I assume this is a low activity table. You say you fear validating this constraint when doing frequent insertions in other tables. Well, that will not happen (unless there is a trigger we cannot see that might update this table when another table is updated).
Personally, I would ask the designer (business analyst, whatever) to justify not applying a unique constraint. If they cannot then I would impose the unqiue constraint based on common sense. As is usual for such a text column, I would also apply CHECK constraints e.g. to disallow leading/trailing/double spaces, zero-length string, etc.
On SQL Server, the data type tinyint only gives you 256 distinct values. No matter what you do outside of the id column, you're not going to end up with a very big table. It will surely perform quickly even with a dozen indexed columns.
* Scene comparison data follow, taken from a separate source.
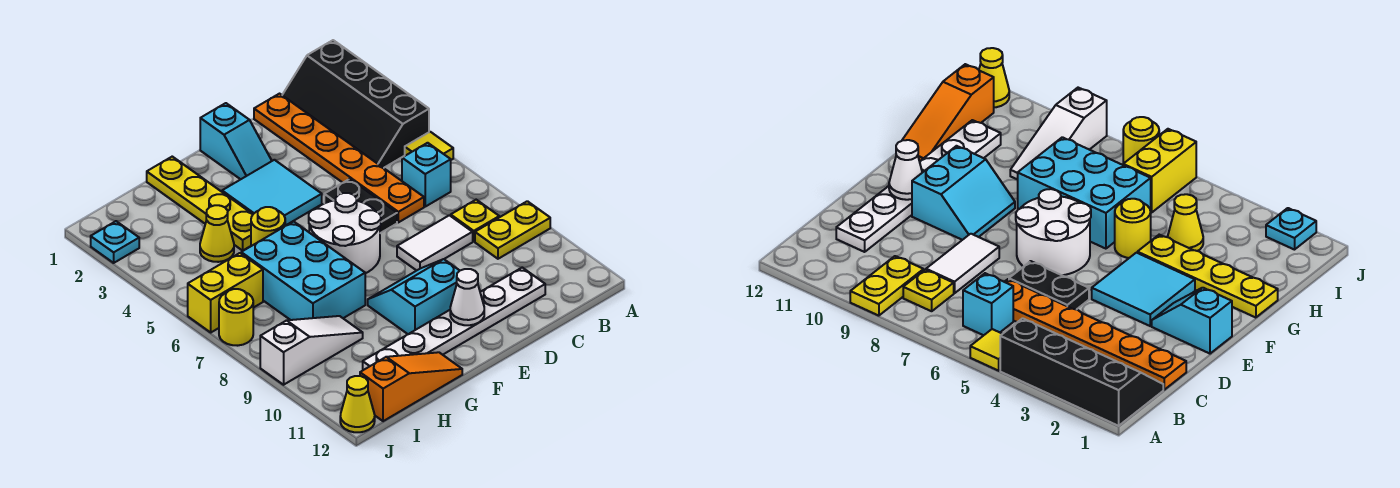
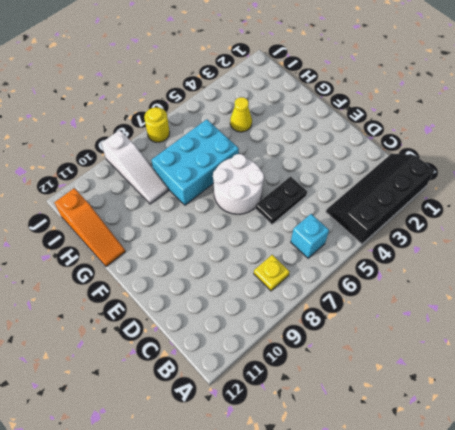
none -> yellow 1x1 tile [405,132,453,160]
none -> yellow 1x2 plate [475,201,550,259]
none -> orange 1x6 plate [254,94,424,222]

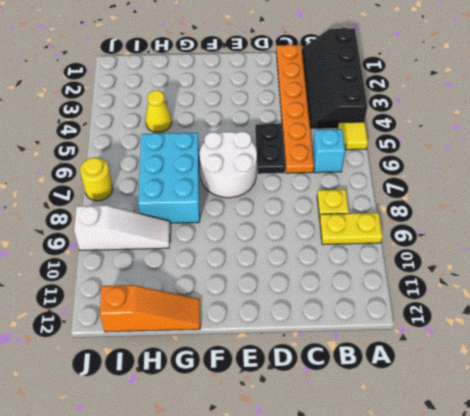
none -> white 1x2 tile [397,215,473,271]
none -> white 1x6 plate [363,268,545,370]
none -> cyan 1x2 slope [200,103,272,179]

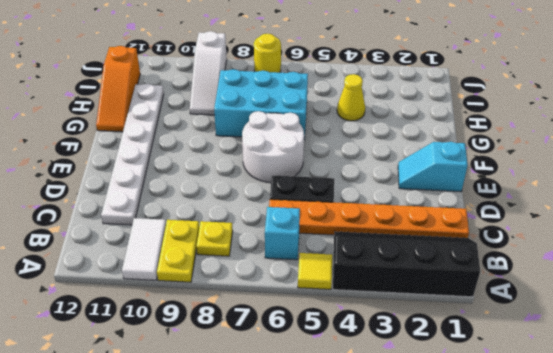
white 1x2 tile [122,218,166,280] -> white 1x2 tile moved to [397,215,473,271]
none -> cyan 2x2 tile [222,160,322,226]
none -> cyan 2x2 slope [368,259,460,334]
none -> yellow 1x4 plate [147,157,253,250]

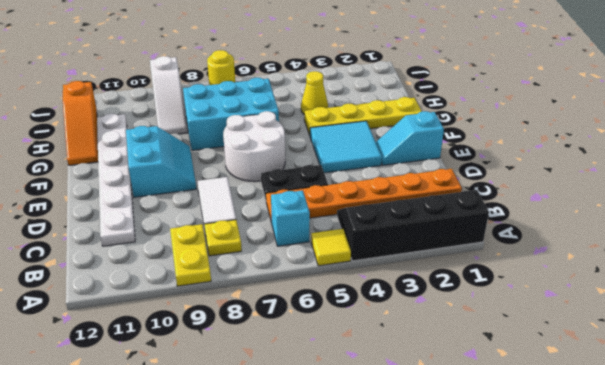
none -> yellow 1x1 round brick [251,207,285,246]
none -> yellow 1x2 brick [188,253,263,332]
none -> cyan 1x1 plate [91,221,139,263]

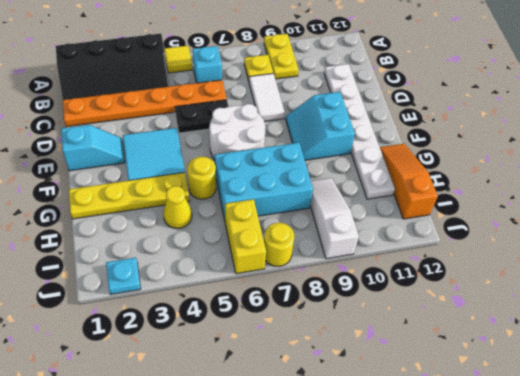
none -> yellow 1x1 cone [340,376,375,432]
none -> white 1x1 cone [450,269,484,325]

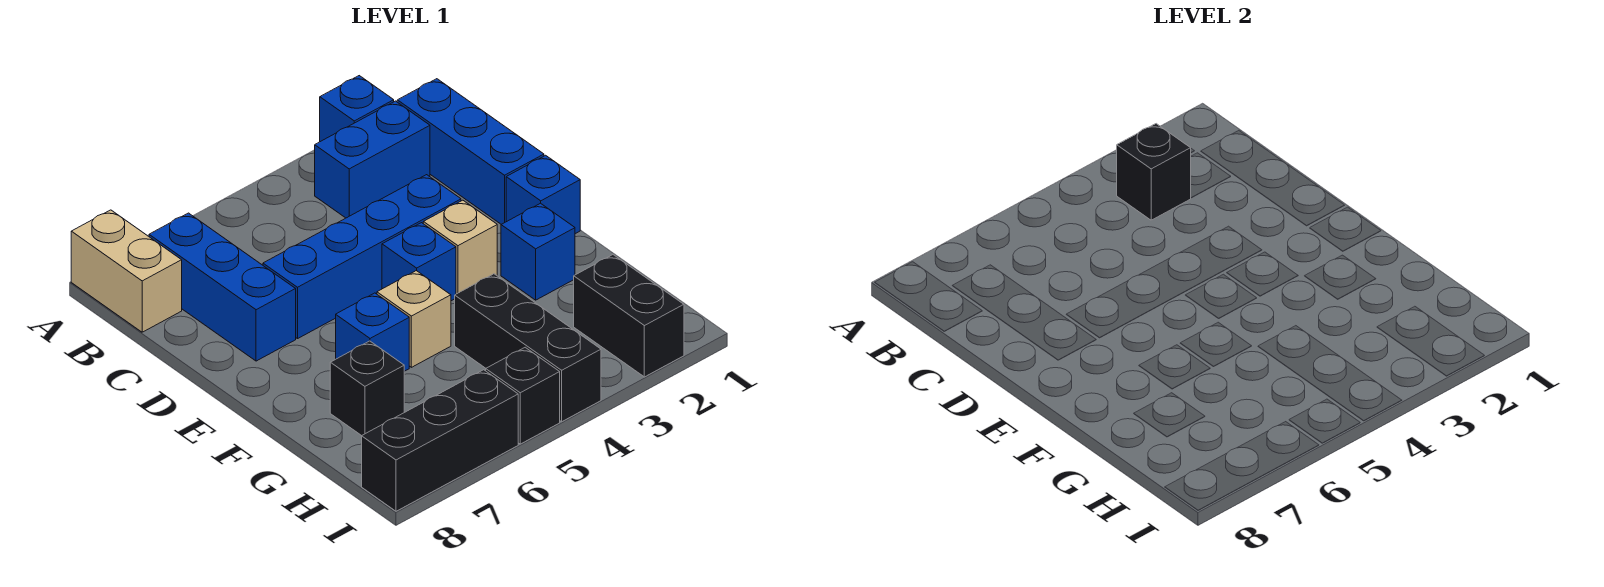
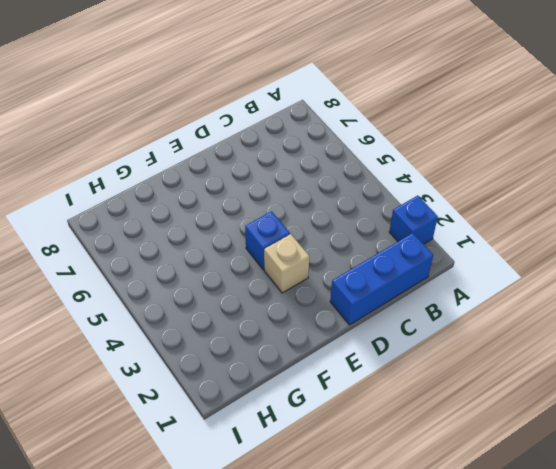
none -> tan 1x2 brick [71,210,182,332]
none -> blue 1x2 brick [315,101,430,218]
none -> blue 1x3 brick [149,213,296,361]

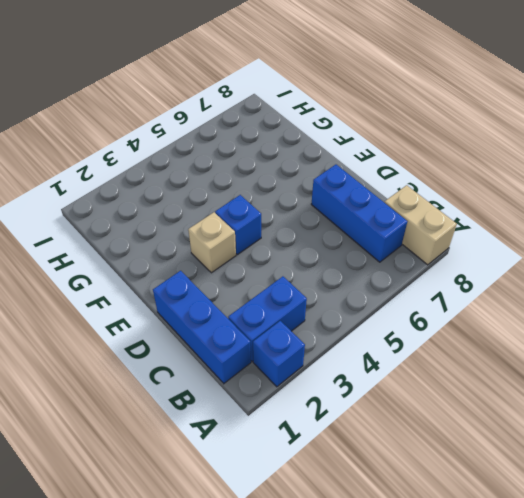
none -> blue 1x4 brick [263,175,461,339]
none -> blue 1x1 brick [506,155,580,234]
none -> blue 1x1 brick [501,203,575,300]

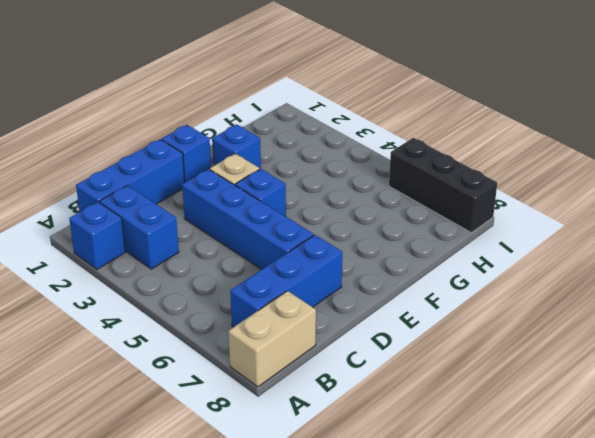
none -> tan 1x1 brick [377,271,451,367]
none -> blue 1x1 brick [336,293,409,371]
none -> black 1x3 brick [455,274,601,422]

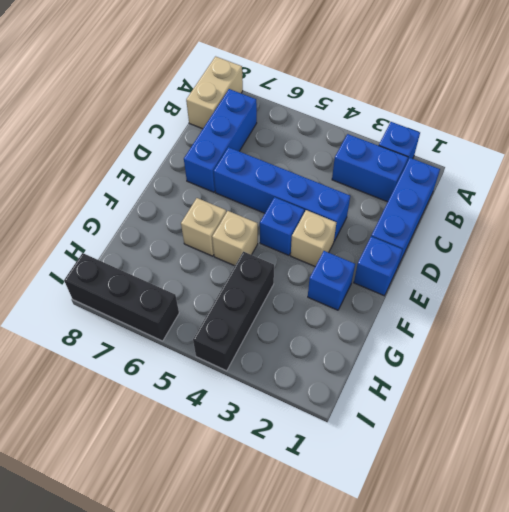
tan 1x1 brick [181,198,226,256] -> blue 1x1 brick [336,293,409,371]
none -> black 1x1 brick [330,341,404,436]
none -> black 1x2 brick [574,255,684,377]
none -> black 1x1 brick [486,347,560,444]

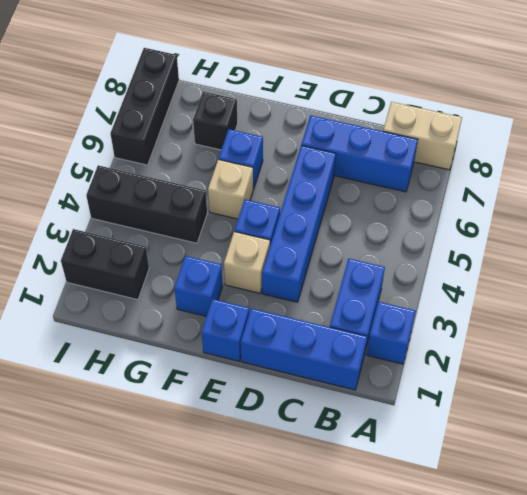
none -> black 1x1 brick [486,347,560,444]
none -> black 1x1 brick [1117,124,1191,220]

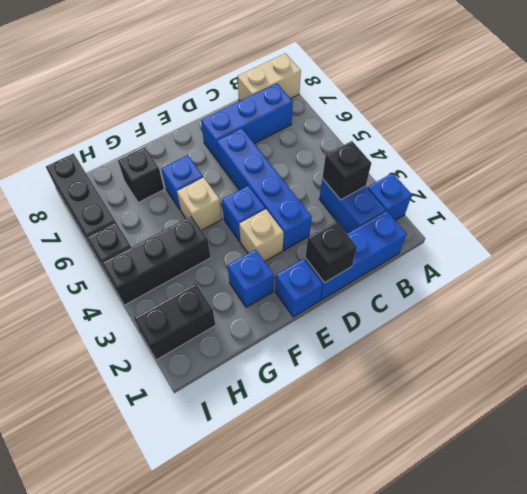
black 1x1 brick [305,221,357,283] -> none

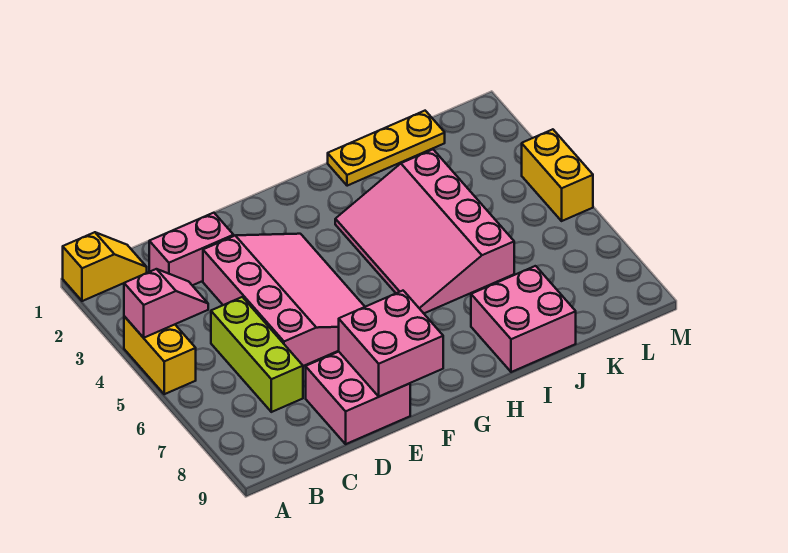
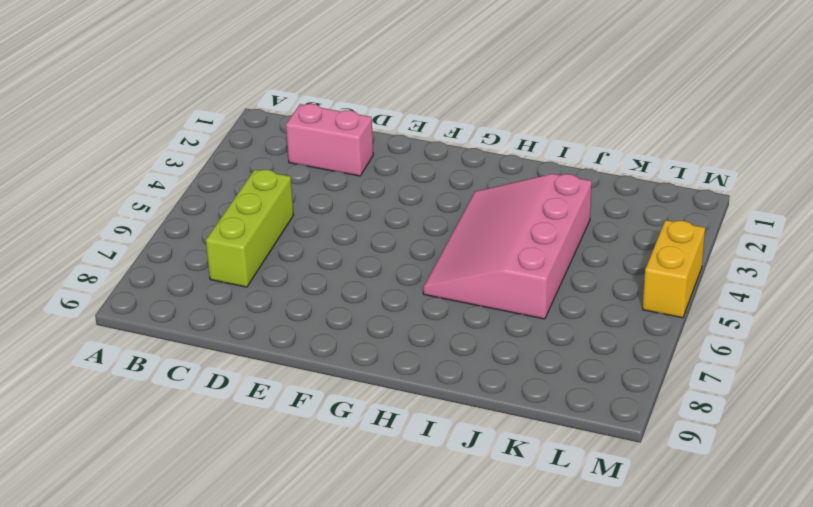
none -> yellow 1x2 slope [63,232,147,301]
none -> yellow 1x2 brick [124,316,196,394]
none -> pink 3x4 slope [203,234,365,366]

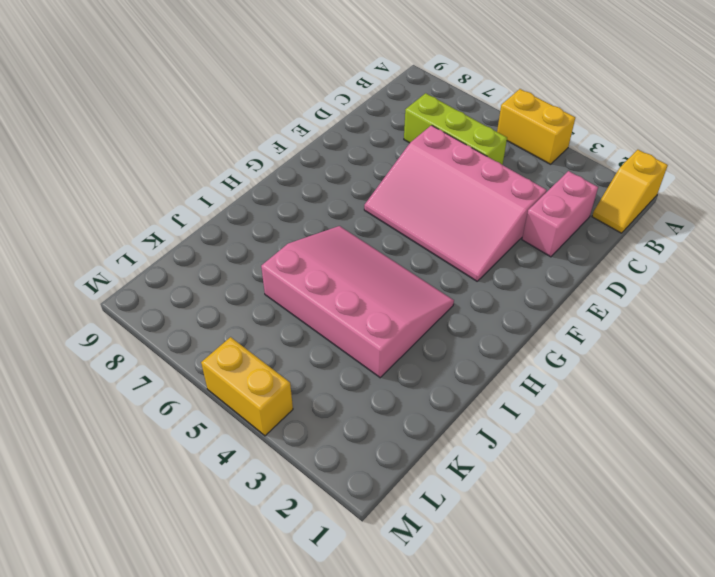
none -> pink 2x2 brick [306,352,410,444]
none -> yellow 1x3 plate [328,111,445,186]
none -> pink 2x2 brick [471,266,576,372]

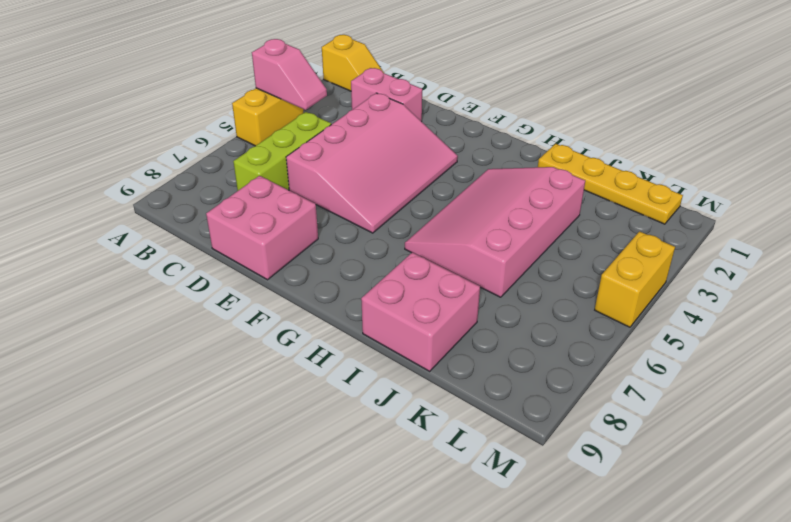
yellow 1x4 plate [538,144,683,224] -> yellow 1x3 plate [328,111,445,186]
none -> pink 2x2 brick [339,291,443,397]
You usually need at least one unique constraint besides the surrogate key, though. If you don't have one, you're liable to end up with data like this.
1 First title First description
2 First title First description
3 First title First description
...
17 Third title Third description
18 First title First description
Tables that permit data like that are usually wrong. Any table that uses foreign key references to this table won't be able to report correctly, say, the number of "First title" used.
I'd argue that allowing multiple, identical titles for roles in a user management system is a design error. I'd probably argue that "title" is a really bad name for that column, too.